### [Description of the task]
Rewrite the stretch from the start of the items through the line that contains "At how many categories does at least one series exceed 182?", putting "Yes or no" in place of every "True or false" and leaving all else unchanged.

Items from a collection
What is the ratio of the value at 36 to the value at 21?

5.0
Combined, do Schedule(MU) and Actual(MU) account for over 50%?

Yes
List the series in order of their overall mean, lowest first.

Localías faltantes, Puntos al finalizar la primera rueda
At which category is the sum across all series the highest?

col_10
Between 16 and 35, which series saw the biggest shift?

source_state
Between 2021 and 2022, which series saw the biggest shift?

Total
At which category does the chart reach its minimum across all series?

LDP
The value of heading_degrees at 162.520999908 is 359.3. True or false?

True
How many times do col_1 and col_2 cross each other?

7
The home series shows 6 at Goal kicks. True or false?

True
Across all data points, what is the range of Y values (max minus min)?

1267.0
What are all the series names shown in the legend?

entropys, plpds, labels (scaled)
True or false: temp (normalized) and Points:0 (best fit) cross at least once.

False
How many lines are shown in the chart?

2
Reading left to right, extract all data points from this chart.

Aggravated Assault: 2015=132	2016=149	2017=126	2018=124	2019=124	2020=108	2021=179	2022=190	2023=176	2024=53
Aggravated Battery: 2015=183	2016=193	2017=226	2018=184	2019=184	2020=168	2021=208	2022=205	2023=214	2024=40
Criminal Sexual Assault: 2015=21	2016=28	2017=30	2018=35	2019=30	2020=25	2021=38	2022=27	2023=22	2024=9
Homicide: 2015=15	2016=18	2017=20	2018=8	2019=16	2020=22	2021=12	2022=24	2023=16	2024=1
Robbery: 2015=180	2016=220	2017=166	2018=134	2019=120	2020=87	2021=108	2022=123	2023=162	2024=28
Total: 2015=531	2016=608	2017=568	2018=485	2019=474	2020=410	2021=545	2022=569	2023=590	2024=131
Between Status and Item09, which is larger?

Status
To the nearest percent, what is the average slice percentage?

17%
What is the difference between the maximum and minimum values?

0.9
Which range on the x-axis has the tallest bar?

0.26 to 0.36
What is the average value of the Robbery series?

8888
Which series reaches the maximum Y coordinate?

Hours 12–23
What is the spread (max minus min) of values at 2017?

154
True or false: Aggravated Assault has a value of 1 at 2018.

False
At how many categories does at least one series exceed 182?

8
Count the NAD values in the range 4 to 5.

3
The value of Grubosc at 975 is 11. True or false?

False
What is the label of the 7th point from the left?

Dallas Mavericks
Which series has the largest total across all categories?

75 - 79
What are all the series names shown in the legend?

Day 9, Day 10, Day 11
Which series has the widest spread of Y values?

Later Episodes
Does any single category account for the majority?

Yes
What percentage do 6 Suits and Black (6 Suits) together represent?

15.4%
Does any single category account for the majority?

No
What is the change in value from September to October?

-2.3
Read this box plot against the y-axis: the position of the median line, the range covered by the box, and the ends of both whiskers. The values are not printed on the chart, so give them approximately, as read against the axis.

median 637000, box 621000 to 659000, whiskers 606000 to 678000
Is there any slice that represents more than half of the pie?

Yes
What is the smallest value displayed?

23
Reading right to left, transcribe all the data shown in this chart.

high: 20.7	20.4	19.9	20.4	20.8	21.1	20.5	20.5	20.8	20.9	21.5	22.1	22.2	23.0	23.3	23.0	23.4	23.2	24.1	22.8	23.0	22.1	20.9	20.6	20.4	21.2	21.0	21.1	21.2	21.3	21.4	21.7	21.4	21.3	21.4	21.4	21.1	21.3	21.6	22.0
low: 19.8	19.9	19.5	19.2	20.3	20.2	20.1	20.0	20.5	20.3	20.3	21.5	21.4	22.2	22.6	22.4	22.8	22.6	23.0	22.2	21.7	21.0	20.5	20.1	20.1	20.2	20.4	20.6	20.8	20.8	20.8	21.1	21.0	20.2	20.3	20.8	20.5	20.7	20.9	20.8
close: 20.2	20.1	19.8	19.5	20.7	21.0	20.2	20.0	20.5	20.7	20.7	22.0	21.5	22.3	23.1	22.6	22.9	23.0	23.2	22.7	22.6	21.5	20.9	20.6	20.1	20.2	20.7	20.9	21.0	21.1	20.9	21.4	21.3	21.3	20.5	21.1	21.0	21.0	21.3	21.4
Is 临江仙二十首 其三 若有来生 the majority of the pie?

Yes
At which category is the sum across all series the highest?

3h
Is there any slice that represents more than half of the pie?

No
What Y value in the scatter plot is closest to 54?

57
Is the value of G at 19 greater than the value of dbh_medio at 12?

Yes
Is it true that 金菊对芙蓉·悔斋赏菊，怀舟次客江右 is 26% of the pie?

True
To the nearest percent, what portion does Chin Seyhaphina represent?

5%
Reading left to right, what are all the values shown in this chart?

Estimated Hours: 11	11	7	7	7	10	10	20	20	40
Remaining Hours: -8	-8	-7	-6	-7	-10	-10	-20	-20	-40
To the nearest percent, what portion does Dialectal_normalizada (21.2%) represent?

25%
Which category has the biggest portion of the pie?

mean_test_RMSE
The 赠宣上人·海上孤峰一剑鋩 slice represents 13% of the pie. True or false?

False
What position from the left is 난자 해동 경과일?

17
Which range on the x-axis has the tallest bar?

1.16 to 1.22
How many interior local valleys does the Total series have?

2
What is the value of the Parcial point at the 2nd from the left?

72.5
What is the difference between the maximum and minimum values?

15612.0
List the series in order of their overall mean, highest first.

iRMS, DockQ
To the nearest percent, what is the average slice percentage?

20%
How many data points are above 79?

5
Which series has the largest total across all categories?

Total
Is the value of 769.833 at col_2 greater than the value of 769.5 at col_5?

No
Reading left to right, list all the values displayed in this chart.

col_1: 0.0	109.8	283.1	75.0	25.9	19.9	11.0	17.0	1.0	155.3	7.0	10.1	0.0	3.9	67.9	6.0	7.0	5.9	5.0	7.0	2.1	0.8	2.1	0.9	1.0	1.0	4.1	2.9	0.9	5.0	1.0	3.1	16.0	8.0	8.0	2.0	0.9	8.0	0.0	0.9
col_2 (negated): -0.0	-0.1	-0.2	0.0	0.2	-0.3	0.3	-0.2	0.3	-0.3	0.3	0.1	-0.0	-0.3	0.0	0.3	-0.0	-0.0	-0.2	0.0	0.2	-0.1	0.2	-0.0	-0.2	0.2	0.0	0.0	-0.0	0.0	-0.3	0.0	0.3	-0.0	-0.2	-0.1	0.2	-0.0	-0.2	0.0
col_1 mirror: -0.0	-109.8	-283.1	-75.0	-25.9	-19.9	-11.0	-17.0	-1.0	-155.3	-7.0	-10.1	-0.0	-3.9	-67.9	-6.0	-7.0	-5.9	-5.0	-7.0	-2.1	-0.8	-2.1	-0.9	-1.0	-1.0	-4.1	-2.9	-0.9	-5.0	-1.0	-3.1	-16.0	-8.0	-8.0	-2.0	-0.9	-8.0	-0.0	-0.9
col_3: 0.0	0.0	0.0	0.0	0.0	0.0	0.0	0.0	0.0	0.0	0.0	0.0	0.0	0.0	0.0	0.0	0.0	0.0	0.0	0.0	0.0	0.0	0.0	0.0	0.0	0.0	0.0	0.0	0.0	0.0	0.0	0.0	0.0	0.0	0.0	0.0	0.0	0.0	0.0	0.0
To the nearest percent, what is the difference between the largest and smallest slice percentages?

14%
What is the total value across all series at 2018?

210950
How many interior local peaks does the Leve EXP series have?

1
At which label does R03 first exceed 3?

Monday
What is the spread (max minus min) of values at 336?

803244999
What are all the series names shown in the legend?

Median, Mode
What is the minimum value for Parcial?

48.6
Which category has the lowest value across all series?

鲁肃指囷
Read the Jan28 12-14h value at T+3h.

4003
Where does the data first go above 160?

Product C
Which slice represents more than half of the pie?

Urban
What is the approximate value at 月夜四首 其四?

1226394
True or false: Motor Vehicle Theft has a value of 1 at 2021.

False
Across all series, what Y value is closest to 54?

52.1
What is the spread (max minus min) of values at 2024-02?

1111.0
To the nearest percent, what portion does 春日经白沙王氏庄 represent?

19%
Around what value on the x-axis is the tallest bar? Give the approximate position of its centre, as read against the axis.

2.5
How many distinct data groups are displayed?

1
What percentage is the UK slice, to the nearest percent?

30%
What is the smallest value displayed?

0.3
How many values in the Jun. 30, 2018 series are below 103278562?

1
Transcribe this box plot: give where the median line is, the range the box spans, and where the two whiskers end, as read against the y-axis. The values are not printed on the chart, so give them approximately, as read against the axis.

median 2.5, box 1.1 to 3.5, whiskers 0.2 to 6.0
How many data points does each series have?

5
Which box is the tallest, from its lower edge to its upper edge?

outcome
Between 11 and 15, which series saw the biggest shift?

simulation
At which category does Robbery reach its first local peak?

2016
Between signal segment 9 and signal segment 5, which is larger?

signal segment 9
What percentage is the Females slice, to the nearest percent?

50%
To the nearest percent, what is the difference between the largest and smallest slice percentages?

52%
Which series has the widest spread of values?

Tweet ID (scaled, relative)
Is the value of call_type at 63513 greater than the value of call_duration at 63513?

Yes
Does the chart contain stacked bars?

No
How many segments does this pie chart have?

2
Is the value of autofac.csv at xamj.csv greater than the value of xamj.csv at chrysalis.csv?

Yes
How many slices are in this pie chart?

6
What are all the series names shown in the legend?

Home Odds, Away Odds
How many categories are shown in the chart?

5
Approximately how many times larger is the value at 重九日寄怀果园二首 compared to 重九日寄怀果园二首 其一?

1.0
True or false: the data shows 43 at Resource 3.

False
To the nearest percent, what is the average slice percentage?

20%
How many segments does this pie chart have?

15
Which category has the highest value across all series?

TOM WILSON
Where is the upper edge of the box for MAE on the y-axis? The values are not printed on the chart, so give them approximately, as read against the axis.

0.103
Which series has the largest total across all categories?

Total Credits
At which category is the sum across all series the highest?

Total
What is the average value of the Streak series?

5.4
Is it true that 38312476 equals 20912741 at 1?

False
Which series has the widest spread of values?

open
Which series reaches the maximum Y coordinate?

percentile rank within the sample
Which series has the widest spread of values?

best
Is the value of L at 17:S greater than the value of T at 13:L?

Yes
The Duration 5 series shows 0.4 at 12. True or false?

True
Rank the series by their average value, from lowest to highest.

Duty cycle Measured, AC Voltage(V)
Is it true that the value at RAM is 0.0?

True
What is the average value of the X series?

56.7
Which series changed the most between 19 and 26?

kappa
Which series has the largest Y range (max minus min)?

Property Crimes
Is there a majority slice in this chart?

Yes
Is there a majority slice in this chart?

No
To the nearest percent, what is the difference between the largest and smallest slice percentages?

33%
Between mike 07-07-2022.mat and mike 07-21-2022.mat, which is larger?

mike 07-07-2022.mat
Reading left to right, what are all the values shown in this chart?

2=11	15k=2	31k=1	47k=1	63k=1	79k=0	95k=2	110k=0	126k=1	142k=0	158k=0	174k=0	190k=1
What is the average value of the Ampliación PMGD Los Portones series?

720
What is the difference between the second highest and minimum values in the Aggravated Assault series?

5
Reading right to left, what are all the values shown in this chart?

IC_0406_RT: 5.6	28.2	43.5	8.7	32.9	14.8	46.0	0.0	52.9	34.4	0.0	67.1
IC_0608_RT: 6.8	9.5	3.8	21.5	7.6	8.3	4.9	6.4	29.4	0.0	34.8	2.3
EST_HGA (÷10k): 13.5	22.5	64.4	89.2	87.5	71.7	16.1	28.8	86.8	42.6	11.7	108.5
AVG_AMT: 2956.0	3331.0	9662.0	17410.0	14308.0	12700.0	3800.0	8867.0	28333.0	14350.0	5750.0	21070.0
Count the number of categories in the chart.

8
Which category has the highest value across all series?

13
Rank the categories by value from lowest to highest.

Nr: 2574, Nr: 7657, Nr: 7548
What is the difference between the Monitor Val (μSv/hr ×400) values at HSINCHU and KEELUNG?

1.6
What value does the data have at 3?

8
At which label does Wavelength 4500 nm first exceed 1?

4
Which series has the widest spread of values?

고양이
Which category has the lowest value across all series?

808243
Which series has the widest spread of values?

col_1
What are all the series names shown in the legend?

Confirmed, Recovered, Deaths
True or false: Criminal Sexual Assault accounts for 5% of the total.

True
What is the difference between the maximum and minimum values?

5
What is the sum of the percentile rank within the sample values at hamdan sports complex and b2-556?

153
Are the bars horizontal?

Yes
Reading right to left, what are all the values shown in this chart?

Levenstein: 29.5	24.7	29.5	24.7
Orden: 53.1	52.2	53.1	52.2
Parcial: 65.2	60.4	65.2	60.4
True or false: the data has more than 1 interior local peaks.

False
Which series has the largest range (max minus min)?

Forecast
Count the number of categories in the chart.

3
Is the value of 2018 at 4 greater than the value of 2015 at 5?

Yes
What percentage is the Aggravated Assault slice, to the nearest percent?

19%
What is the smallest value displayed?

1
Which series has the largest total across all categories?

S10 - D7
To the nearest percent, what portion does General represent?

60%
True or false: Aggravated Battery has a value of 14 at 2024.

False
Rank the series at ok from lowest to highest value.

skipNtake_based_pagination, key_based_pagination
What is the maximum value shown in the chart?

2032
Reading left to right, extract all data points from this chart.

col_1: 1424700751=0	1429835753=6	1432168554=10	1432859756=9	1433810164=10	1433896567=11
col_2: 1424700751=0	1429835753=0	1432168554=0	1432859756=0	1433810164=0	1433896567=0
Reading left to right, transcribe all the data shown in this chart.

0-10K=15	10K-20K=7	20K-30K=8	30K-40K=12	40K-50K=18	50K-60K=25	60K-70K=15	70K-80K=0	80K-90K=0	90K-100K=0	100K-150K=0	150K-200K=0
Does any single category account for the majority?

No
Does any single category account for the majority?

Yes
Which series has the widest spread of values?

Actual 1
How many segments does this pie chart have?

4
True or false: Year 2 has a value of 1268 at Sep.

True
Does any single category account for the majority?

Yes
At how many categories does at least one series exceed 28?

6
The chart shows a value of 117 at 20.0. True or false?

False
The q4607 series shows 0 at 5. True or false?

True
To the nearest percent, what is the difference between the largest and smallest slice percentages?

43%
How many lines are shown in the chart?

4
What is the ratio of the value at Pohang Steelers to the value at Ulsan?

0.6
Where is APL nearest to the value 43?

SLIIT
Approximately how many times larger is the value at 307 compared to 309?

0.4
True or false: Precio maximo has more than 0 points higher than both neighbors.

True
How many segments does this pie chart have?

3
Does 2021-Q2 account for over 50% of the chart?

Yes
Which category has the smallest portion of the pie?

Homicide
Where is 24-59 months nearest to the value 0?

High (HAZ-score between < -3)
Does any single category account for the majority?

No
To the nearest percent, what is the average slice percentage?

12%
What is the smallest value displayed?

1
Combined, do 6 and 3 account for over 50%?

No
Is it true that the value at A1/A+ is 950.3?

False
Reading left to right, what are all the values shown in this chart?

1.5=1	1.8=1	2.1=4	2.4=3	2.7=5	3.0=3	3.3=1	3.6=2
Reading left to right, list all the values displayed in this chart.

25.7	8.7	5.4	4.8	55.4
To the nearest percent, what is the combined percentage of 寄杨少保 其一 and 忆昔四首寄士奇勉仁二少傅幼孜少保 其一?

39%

### [Response to the task]
What is the ratio of the value at 36 to the value at 21?

5.0
Combined, do Schedule(MU) and Actual(MU) account for over 50%?

Yes
List the series in order of their overall mean, lowest first.

Localías faltantes, Puntos al finalizar la primera rueda
At which category is the sum across all series the highest?

col_10
Between 16 and 35, which series saw the biggest shift?

source_state
Between 2021 and 2022, which series saw the biggest shift?

Total
At which category does the chart reach its minimum across all series?

LDP
The value of heading_degrees at 162.520999908 is 359.3. Yes or no?

True
How many times do col_1 and col_2 cross each other?

7
The home series shows 6 at Goal kicks. Yes or no?

True
Across all data points, what is the range of Y values (max minus min)?

1267.0
What are all the series names shown in the legend?

entropys, plpds, labels (scaled)
Yes or no: temp (normalized) and Points:0 (best fit) cross at least once.

False
How many lines are shown in the chart?

2
Reading left to right, extract all data points from this chart.

Aggravated Assault: 2015=132	2016=149	2017=126	2018=124	2019=124	2020=108	2021=179	2022=190	2023=176	2024=53
Aggravated Battery: 2015=183	2016=193	2017=226	2018=184	2019=184	2020=168	2021=208	2022=205	2023=214	2024=40
Criminal Sexual Assault: 2015=21	2016=28	2017=30	2018=35	2019=30	2020=25	2021=38	2022=27	2023=22	2024=9
Homicide: 2015=15	2016=18	2017=20	2018=8	2019=16	2020=22	2021=12	2022=24	2023=16	2024=1
Robbery: 2015=180	2016=220	2017=166	2018=134	2019=120	2020=87	2021=108	2022=123	2023=162	2024=28
Total: 2015=531	2016=608	2017=568	2018=485	2019=474	2020=410	2021=545	2022=569	2023=590	2024=131
Between Status and Item09, which is larger?

Status
To the nearest percent, what is the average slice percentage?

17%
What is the difference between the maximum and minimum values?

0.9
Which range on the x-axis has the tallest bar?

0.26 to 0.36
What is the average value of the Robbery series?

8888
Which series reaches the maximum Y coordinate?

Hours 12–23
What is the spread (max minus min) of values at 2017?

154
Yes or no: Aggravated Assault has a value of 1 at 2018.

False
At how many categories does at least one series exceed 182?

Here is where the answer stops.